Reputation: 15
I am trying to modify a dataframe, similar to "cars" dataframe (mine is called countries). Its type is a list.
First column is the name of countries (type chr). Second column is data (type dbl).
Country Number
1 Portugal 100000
2 Poland 200000
3 Israel 300000
4 South Africa 400000
5 Austria 500000
I want to rename/group countries in the first column by "Others" when number is over 250000 (for example) and then plot a graph with ggplot.
I got a good bar chart for the moment but I want to have one with "others" now. "Others" bar will just be the sum of the number by country.
Which method is the most efficient to manipulate the data? To create a function with "if" and apply it to the dataframe? Or to create a new column with two categories and then sum all "others"?
I already tried to manipulate the code by using the pipe %>%
and mutate.
Upvotes: 1
Views: 47
Reputation: 306
a solution is to use dplyr to change the country's name according to a rule and then aggregating results with group_by / summarise functions. Bellow you will find a small example.
countries <- data.frame(Country= c("Portugal","Poland","Israel","South Africa","Austria"),
Number = c(100000,200000,300000,400000,500000), stringsAsFactors = F)
# using dplyr
countries_dp <- countries %>%
mutate(Country = ifelse(Number > 250000, "Other", Country)) %>%
group_by(Country) %>%
summarise(Number = sum(Number))
Upvotes: 0

■ Data provided
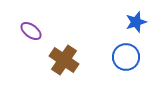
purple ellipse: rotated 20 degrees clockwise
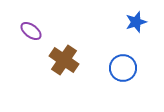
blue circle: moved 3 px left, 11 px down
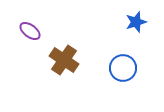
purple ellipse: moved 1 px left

■ To-do list
A – From the forum thread on grouping countries in a dataframe, quote the passage starting at "I got a good" and ending at "and mutate.".
B – Answer these questions about the forum thread on grouping countries in a dataframe:
(i) Above what number does the asker want countries grouped as "Others," in the example given?
(ii) With what does the asker want to plot the graph?
(iii) Which functions does the reply name for aggregating the results?
The lines play no part in this work.

■ Worked solutions
A –
I got a good bar chart for the moment but I want to have one with "others" now. "Others" bar will just be the sum of the number by country.
Which method is the most efficient to manipulate the data? To create a function with "if" and apply it to the dataframe? Or to create a new column with two categories and then sum all "others"?
I already tried to manipulate the code by using the pipe %>%
and mutate.

B –
(i) 250000
(ii) ggplot
(iii) group_by / summarise